Similarly, “lady” is also misused in a parallel way, although not as frequently. There is a difference between “lady,” “woman” and “female.” Words have connotations that directly affect your writing.
As Mark Twain said, “The difference between the right word and the almost right word is like the difference between lightning and the lightning bug.” Aim for lightning.
To hold your readers’ attention, you want variety in the length of your sentences: some short, some medium, and even the occasional long one. But the more complicated your content is, the shorter your sentences should be. Instead of one long sentence explaining a difficult point, break it down into two or even more sentences.
Big blocks of gray print put people off. Look at a newspaper (quick, while they still exist) and notice how short each paragraph is. If several of those were combined, readers would likely give up before starting to read the articles, merely because of the way the print looks on the page. White space invites your readers in; those big gray chunks of print turn them off.
“The dealership is holding a sales event over Memorial Day weekend.”
“Yesterday’s rain event in Oklahoma caused widespread flooding. However, tomorrow should bring only minimal shower activity.”
“The defense attorney cited acts of an inflammatory nature.”
“The drought condition has many farmers concerned.”
“The police responded to an emergency situation at the rest stop.”
Events, situations, conditions, and activities are almost always fillers used to make something sound more impressive (but not very effectively). Whenever you use one of those words, see if you can’t reword your sentence more concisely:
That dealership is holding a sale. The report was about yesterday’s rain in Oklahoma. The prospect for tomorrow is merely showers. Those farmers are worried about the drought, and the police officers responded to an emergency.
I hope and trust you realize and understand the subject line above is a kidding joke. So many phrases we hear and read daily are redundant, but we rarely have the awareness to eliminate them; we have gotten used to them. Are any of these your favorites?
The end result
A contributing factor
Face up to the problem
Suffocated to death
Modest about himself
Own her own home
Shrug her shoulders, nod her head
A friend in the business world who shares my distain of overstuffed language sent me this beauty today. Someone in his company actually wrote, “…please let me know if you find errors as you massage the data as I will be happy to harmonize that with [Jason].”
I am always impressed by the creativity evidenced in business communications, even though the writers of these goodies don’t seem particularly creative in the rest of their lives. Do they speak like this when they leave the office?
May you find harmony in your day—and perhaps sneak in a massage while you’re at it.
Immigrate means to come to a country: Ricardo immigrated to the United States.
Emigrate means to leave a country: Ricardo emigrated from Nicaragua.
Migrate means to change location: Some species of birds migrate thousands of miles every winter.

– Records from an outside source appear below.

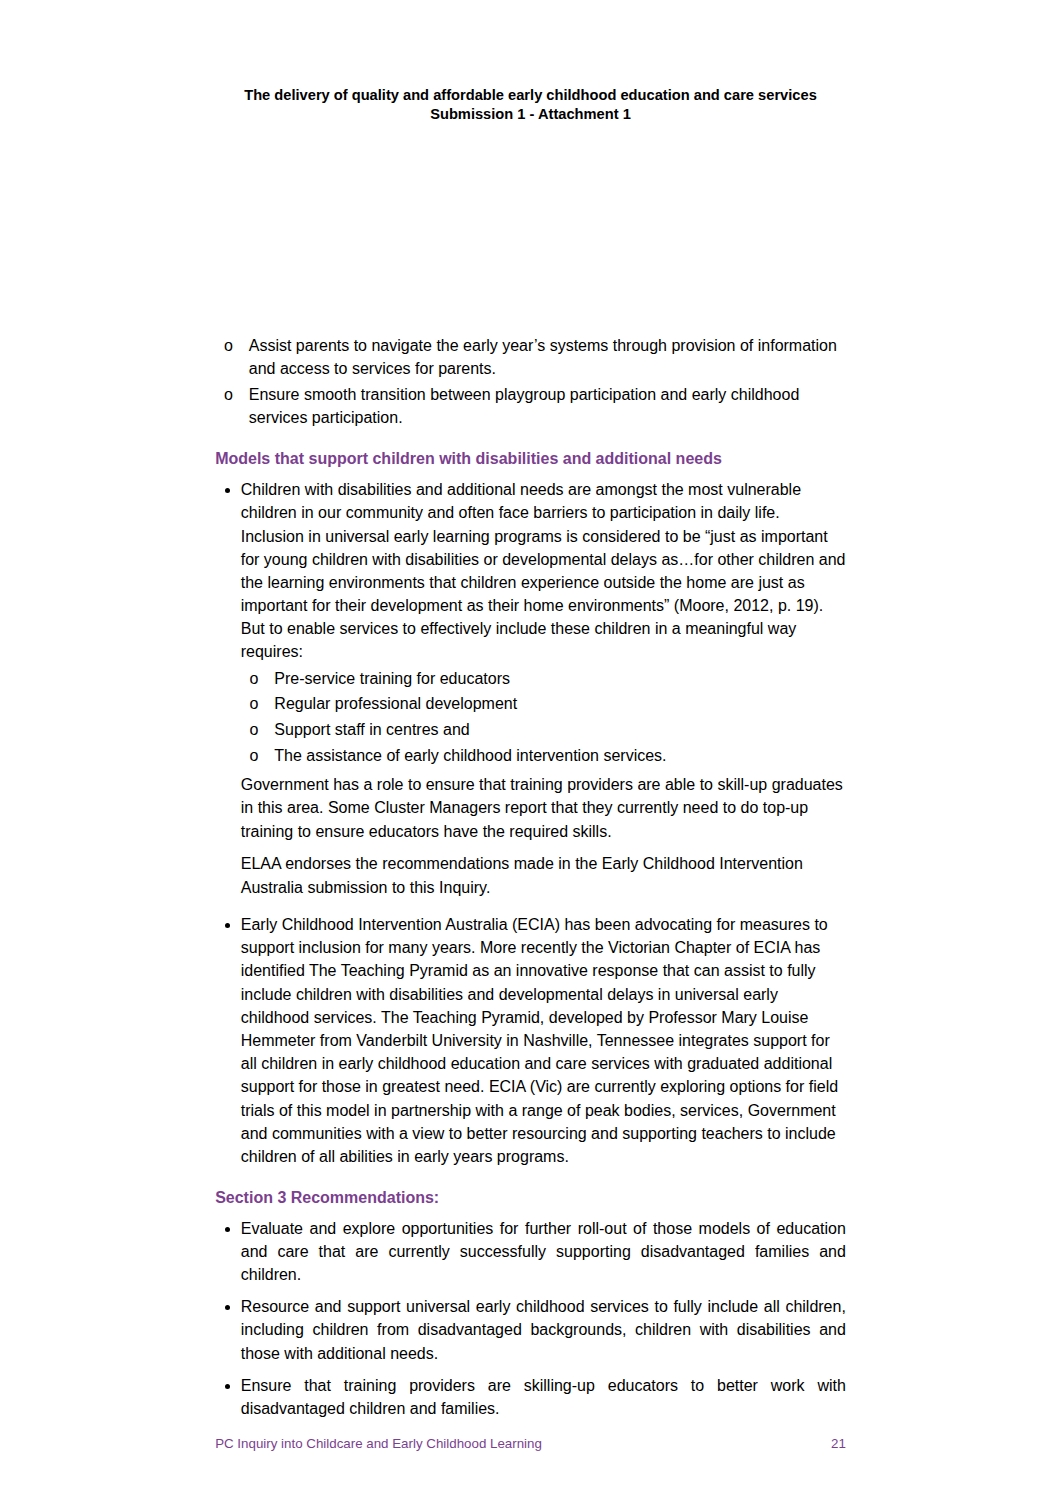The delivery of quality and affordable early childhood education and care services
Submission 1 - Attachment 1
Assist parents to navigate the early year’s systems through provision of information and access to services for parents.
Ensure smooth transition between playgroup participation and early childhood services participation.
Models that support children with disabilities and additional needs
Children with disabilities and additional needs are amongst the most vulnerable children in our community and often face barriers to participation in daily life. Inclusion in universal early learning programs is considered to be “just as important for young children with disabilities or developmental delays as…for other children and the learning environments that children experience outside the home are just as important for their development as their home environments” (Moore, 2012, p. 19). But to enable services to effectively include these children in a meaningful way requires:
Pre-service training for educators
Regular professional development
Support staff in centres and
The assistance of early childhood intervention services.
Government has a role to ensure that training providers are able to skill-up graduates in this area. Some Cluster Managers report that they currently need to do top-up training to ensure educators have the required skills.
ELAA endorses the recommendations made in the Early Childhood Intervention Australia submission to this Inquiry.
Early Childhood Intervention Australia (ECIA) has been advocating for measures to support inclusion for many years. More recently the Victorian Chapter of ECIA has identified The Teaching Pyramid as an innovative response that can assist to fully include children with disabilities and developmental delays in universal early childhood services. The Teaching Pyramid, developed by Professor Mary Louise Hemmeter from Vanderbilt University in Nashville, Tennessee integrates support for all children in early childhood education and care services with graduated additional support for those in greatest need. ECIA (Vic) are currently exploring options for field trials of this model in partnership with a range of peak bodies, services, Government and communities with a view to better resourcing and supporting teachers to include children of all abilities in early years programs.
Section 3 Recommendations:
Evaluate and explore opportunities for further roll-out of those models of education and care that are currently successfully supporting disadvantaged families and children.
Resource and support universal early childhood services to fully include all children, including children from disadvantaged backgrounds, children with disabilities and those with additional needs.
Ensure that training providers are skilling-up educators to better work with disadvantaged children and families.
PC Inquiry into Childcare and Early Childhood Learning 21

On May 10 the Los Angeles Times ran a front-page article about the most pervasive buzzword in the corporate world these days: “delight” and other forms of this word.
The article quoted Steve Jobs as the apparent originator of this word in a business context:
We love our users, we love them. We try to surprise and delight them…and we work our asses off.
I remember the first time I came across this word while I was leading business writing seminars—it was at least 10 years ago. I won’t embarrass the company because many employees there still get my tips. But this corporation was energetically promoting the idea of “customer delight” in its correspondence with people and other companies it dealt with.
Did I spew my coffee when I first saw this phrase? Indeed I did. To me it sounded like a specialty concocted by Baskin-Robbins:
Try our “Customer Delight!” Luscious scoops of any FIVE flavors of ice cream of your choosing! Swimming in your favorite sauce! Topped with a mountain of snowy whipped cream! Surmounted by generous sprinklings of nuts! And capped with a glistening red cherry! It’s our “Customer Delight” and we guarantee you will be DELIGHTED!
To me the word sounds forced, contrived and insincere. Yes, we all want our customers to be happy, satisfied, gratified, and pleased. Doesn’t one of those words do the trick?